Fastly (NYSE:FSLY) has been on a wild ride in 2020. The stock entered the year trading near $20. Fastly stock promptly dumped below $11 in March before absolutely exploding higher once Wall Street realized what it did.
The company operates a top-of-the-line edge-cloud computing platform. Wielding its Compute@Edge product, Fastly is redefining stellar customer experience. When a company is disruptive, a premium valuation and high growth rate are commonplace in the investment world.
For those wondering what in the world edge computing is, this is a great quick summary:
“Edge computing is a distributed computing paradigm that brings computation and data storage closer to the location where it is needed, to improve response times and save bandwidth.”
It’s no surprise then that Fastly has seen a notable jump in growth amid 2020 due to the novel coronavirus. Whether that’s streaming services, e-commerce sites, delivery companies or other instances where a company is interacting with its customers, Fastly is there improving the experience.
Building the Future, Today
However, this process and adoption is not overnight. It takes time to build out a new platform, and with Fastly, that is the goal. To build an irreplaceable, vital component to the web that every meaningful company in the world needs to leverage.
If it can do that, Fastly stock will go from hardly known to a household name — a household name in the investment world at least!

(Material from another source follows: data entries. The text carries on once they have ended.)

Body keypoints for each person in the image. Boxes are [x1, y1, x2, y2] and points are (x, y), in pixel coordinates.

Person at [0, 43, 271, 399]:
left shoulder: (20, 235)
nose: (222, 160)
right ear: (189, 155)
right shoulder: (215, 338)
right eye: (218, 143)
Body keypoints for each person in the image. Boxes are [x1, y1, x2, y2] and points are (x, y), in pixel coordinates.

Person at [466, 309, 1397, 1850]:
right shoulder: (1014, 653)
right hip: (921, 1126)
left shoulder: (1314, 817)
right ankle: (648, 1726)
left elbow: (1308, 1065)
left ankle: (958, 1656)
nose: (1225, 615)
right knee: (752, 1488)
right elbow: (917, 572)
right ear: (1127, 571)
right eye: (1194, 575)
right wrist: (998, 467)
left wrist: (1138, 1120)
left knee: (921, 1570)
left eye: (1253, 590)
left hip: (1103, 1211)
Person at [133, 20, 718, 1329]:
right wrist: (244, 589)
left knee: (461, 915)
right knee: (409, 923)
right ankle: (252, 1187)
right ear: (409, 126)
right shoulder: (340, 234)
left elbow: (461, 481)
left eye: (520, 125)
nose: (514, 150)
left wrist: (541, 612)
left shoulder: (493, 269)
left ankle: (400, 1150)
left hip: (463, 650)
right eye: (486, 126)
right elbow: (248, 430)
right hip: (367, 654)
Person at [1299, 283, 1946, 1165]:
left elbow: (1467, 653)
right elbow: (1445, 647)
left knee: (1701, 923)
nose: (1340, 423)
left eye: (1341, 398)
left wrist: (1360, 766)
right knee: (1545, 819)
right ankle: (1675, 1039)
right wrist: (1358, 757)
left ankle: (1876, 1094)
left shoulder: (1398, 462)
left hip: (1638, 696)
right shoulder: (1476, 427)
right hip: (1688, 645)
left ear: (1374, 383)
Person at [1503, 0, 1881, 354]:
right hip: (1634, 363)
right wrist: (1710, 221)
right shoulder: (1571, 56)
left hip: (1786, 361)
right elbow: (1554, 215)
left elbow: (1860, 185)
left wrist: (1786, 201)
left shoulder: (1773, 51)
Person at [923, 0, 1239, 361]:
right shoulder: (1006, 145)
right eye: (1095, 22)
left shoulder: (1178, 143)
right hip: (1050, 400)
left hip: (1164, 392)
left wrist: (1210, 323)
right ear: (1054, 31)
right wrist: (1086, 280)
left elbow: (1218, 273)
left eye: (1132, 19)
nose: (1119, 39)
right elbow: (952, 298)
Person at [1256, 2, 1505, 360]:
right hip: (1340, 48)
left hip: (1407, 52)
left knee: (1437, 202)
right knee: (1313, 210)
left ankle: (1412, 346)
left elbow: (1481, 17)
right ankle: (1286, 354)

There’s no guarantee that Fastly will succeed in that mission. However, for the time being, it has the fastest horse in the race and one of the healthiest as well. Analysts expect about 45% revenue growth this year and another 31.5% growth in fiscal 2021.
Personally, I believe that next year’s numbers may be a bit conservative, but even if that’s not the case, $381 million in forecasted revenue for calendar year 2021 is pretty darn good for a company that earned “just” $200 million in 2019.

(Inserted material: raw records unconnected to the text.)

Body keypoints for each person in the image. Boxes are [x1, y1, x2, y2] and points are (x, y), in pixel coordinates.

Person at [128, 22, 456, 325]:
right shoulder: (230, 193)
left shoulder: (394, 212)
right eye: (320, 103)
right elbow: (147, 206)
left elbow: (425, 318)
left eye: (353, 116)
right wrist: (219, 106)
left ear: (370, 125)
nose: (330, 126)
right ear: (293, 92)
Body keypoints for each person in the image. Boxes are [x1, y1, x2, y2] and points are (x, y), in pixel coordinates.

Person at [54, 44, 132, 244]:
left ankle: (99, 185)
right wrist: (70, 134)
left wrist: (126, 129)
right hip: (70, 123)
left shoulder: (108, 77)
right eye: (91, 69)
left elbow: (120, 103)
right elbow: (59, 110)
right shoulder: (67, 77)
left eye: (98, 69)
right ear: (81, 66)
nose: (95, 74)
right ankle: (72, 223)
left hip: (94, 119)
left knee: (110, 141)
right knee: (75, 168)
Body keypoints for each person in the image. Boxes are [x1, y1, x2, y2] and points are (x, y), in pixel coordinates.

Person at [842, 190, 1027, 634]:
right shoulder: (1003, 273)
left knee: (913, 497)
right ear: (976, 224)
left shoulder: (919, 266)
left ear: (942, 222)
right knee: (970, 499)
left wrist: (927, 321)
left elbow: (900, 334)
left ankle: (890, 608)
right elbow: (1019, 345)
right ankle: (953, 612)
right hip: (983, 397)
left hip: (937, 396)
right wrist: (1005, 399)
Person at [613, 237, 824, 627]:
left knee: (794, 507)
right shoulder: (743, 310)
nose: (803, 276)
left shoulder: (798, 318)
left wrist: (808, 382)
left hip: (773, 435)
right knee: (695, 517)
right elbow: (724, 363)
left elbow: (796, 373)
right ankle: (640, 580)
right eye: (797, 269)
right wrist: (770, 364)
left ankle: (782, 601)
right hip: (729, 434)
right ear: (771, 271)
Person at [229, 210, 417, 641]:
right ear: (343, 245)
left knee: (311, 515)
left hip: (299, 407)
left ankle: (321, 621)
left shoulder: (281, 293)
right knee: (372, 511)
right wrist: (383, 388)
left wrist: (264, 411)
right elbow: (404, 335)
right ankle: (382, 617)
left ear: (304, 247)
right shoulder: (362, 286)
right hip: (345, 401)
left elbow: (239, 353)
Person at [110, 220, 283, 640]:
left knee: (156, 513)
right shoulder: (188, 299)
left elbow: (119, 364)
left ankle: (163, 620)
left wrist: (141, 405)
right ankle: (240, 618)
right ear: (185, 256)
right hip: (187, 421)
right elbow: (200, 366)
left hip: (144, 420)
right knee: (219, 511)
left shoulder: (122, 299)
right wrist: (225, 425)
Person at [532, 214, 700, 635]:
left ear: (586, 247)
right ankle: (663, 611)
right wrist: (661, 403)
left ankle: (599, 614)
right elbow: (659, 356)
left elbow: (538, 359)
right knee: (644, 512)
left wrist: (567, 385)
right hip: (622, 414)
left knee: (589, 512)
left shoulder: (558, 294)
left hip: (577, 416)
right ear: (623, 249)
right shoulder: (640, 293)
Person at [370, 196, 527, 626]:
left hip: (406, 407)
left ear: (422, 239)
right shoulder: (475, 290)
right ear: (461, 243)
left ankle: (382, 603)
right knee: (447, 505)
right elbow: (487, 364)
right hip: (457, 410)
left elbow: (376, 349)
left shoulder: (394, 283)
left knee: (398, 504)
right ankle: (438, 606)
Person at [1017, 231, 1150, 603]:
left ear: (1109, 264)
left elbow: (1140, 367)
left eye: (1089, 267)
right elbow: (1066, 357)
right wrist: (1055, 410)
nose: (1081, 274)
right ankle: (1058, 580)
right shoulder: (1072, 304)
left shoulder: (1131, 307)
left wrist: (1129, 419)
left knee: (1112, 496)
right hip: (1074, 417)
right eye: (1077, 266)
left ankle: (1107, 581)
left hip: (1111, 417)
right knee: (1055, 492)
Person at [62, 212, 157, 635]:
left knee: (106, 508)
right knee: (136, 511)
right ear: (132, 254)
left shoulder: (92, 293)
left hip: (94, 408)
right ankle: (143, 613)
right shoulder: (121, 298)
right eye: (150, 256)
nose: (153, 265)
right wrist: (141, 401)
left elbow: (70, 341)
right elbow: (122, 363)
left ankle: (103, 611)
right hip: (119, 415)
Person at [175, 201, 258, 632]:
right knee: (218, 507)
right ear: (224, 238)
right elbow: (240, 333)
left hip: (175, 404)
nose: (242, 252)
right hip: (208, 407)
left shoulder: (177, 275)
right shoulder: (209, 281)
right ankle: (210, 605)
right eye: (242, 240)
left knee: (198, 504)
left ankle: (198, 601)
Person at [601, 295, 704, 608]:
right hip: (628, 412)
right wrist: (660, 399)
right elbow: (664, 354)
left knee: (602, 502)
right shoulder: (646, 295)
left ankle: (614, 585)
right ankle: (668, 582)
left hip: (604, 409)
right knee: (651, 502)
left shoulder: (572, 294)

It’s easy to get distracted by the month-to-month or even quarter-to-quarter action. However, it’s the multi-year progression investors need to watch.

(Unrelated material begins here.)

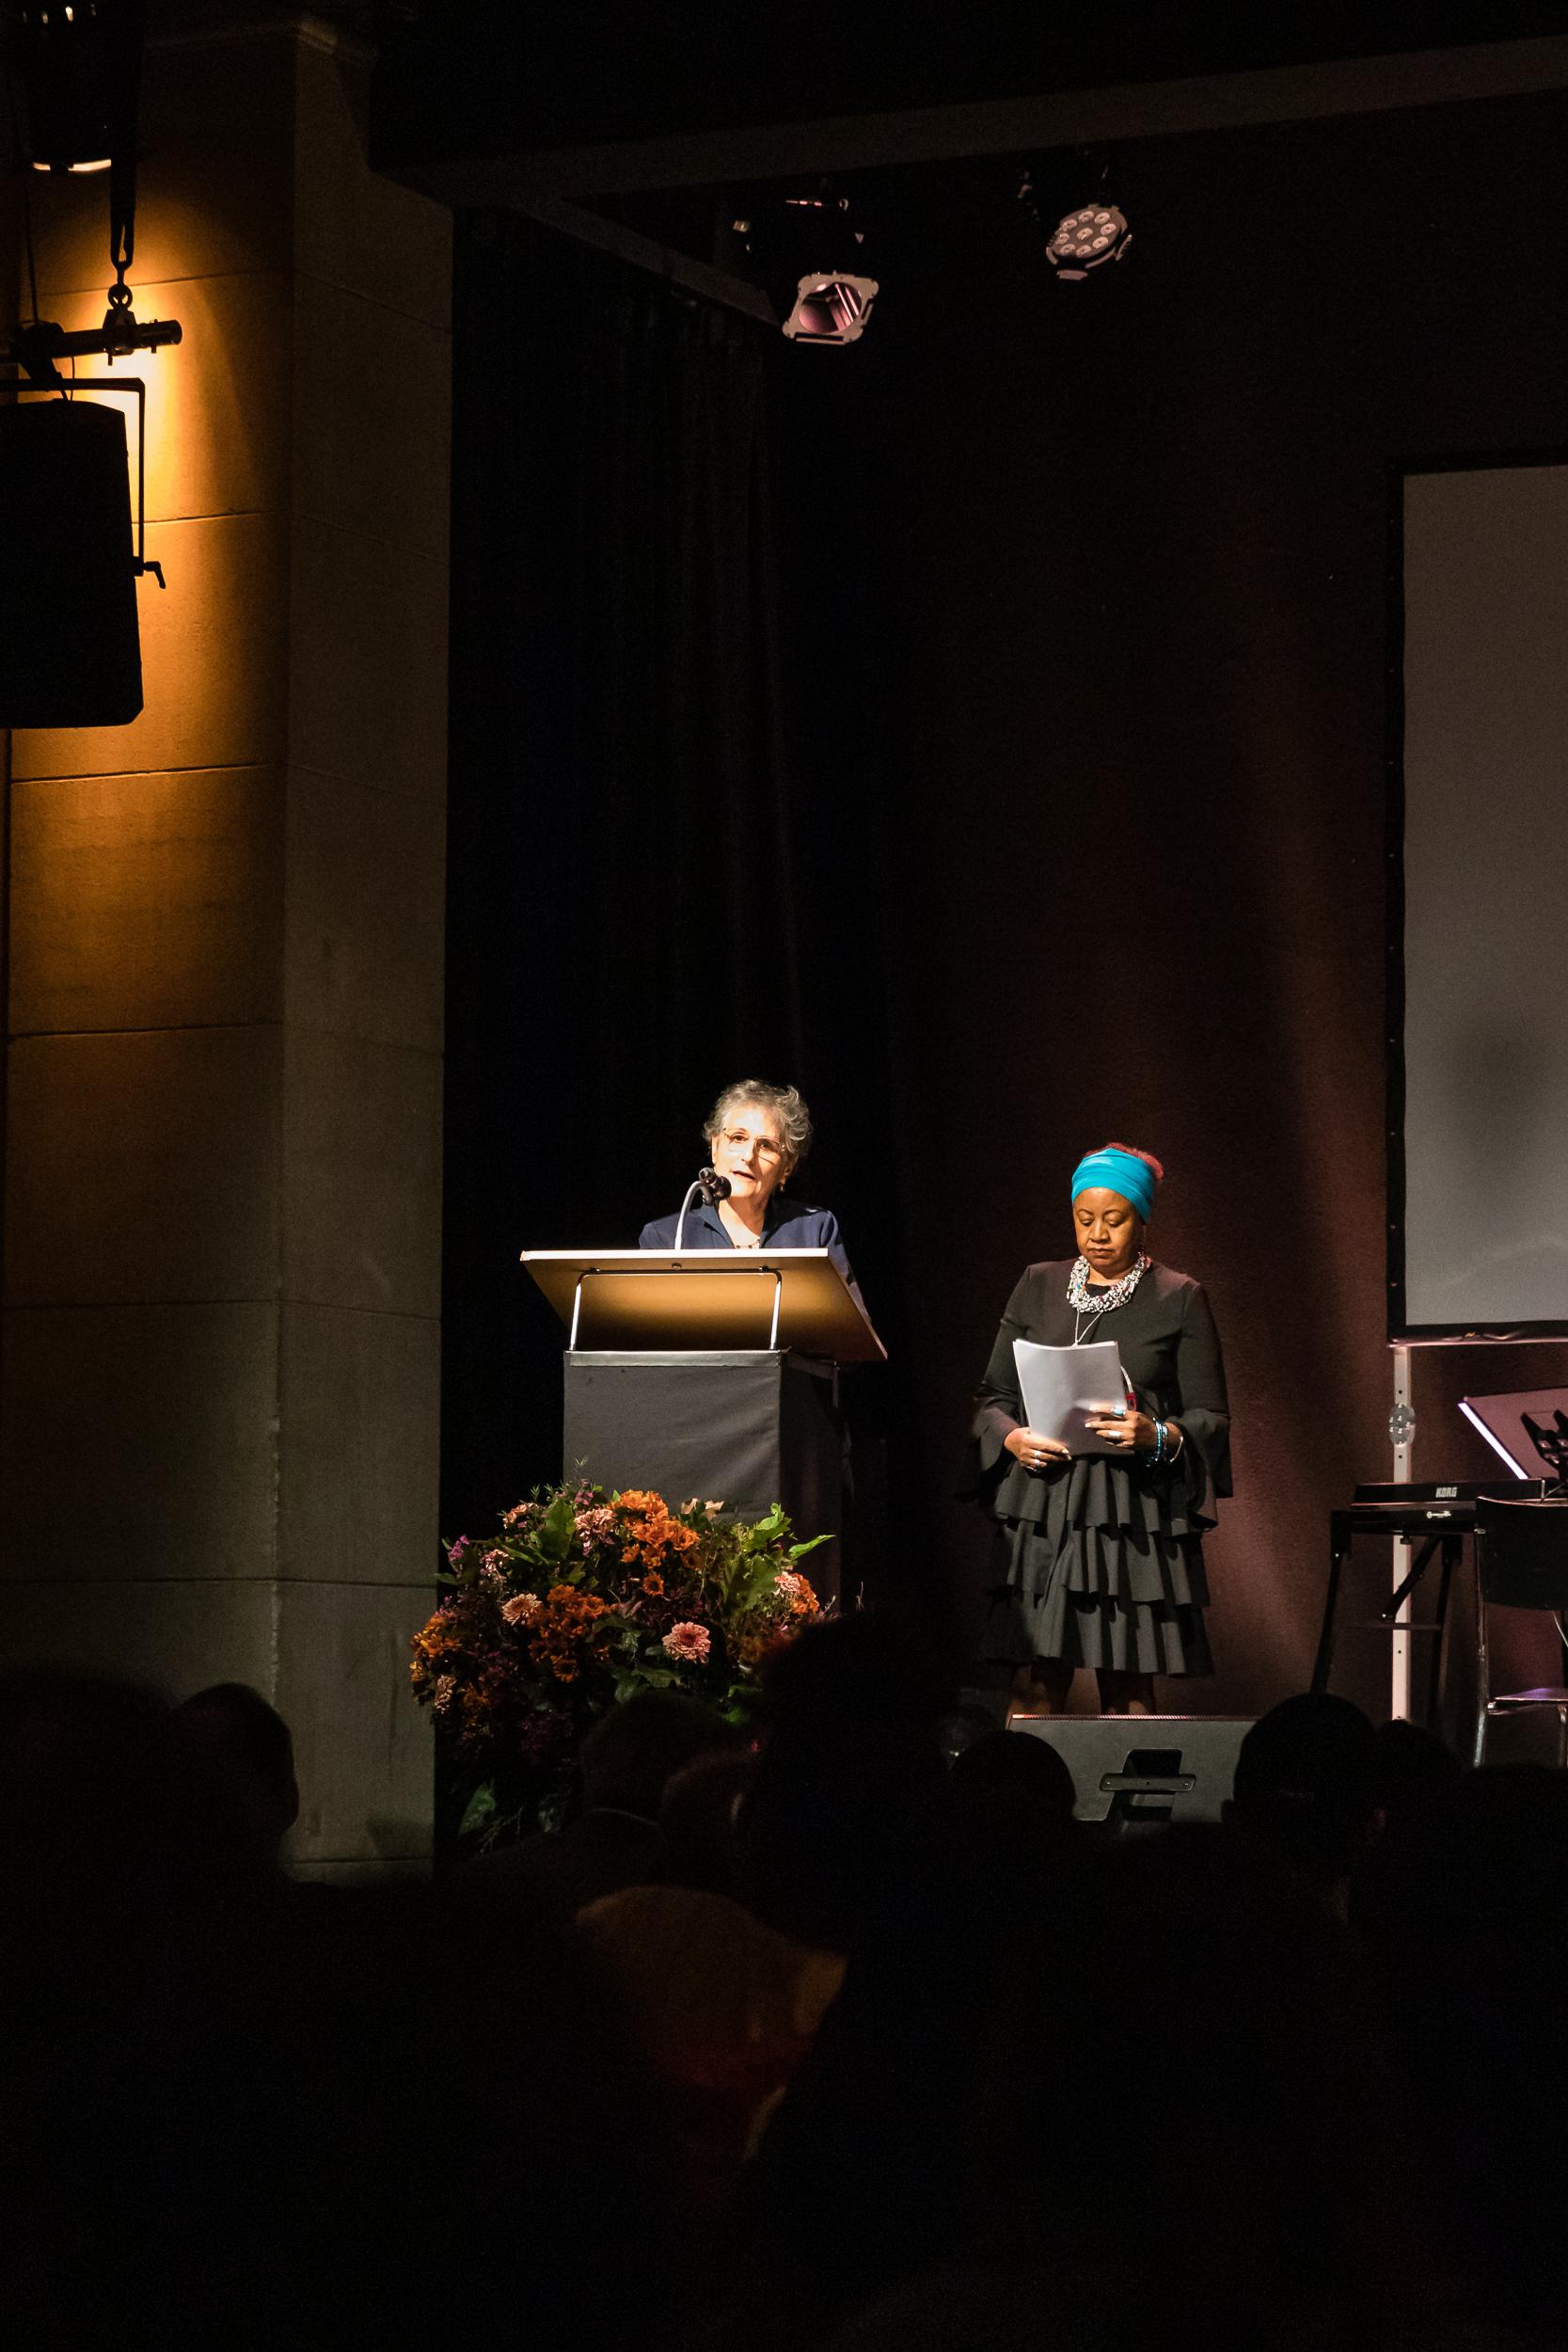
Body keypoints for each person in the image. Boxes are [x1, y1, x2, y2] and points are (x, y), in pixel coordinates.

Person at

Two years from now, consensus estimates sit at $490 million. I’d be quite surprised if Fastly wasn’t printing a number north of $500 million by then. Further, I doubt that many of these estimates include Fastly’s recent cybersecurity acquisition of Signal Sciences for $775 million.
As more companies migrate to the edge, the more those companies will focus on vulnerability. With that, Fastly’s new approach — Secure@Edge — will prove to pay dividends down the road. That’s why I think Wall Street continues to discount this company.
With a Dollar-Based Net Expansion Rate (DBNER) of 147%, up from 137% in Q2 2020, it’s clear that Fastly is already seeing strong, additional demand from its existing customers.
Fastly Stock Has Had a Bumpy Road
At one point, Wall Street did get the Fastly hype. That’s why investors bid the stock up from under $11 at the March low to $136.50 at the October high. However, that’s where the stock ran into trouble.
Once Fastly had to reduce its revenue outlook — even though it was, quite literally, just a few million dollars mostly due to TikTok’s legal issues here in the U.S. — that’s all it took to take the air out of the stock price. Shares cratered, falling 27% in a single day in mid-October.
That skid landed Fastly stock with nine straight daily losses, and 12 declines in 13 sessions. That included earnings too, which came near the end of that skid. In all, shares declined more than 54% from the October high to the October low.
But here’s the thing: large drawdowns are just a way of life for early growth companies. Swoons of 30% to 40% are not rare. Even outside of 2020, those swoons have been seen in some of the most well-known tech stocks out there, for companies both big and small.
Fastly stock falling more than 50% is noteworthy, but it’s hardly the end of the world for a stock that rallied almost 1,200% in seven months and went public in May 2019. For reference, Fastly is still up more than 300% so far this year.
The fact of the matter is, market-intelligence firm IDC predicts that by 2022, 75% of “data will need analysis and action at the edge.”
It’s possible that Fastly gets disrupted in this space, but I’m betting that it won’t. As a result, I believe Fastly stock is a good buy. The recent volatility is an opportunity, as its long-term trajectory appears solid.
On the date of publication, Matt McCall did not have (either directly or indirectly) any positions in the securities mentioned in this article.
The InvestorPlace Research Staff member responsible for this article had a long position in FSLY. The InvestorPlace Research Staff member did not have (either directly or indirectly) any other positions in the securities mentioned in this article.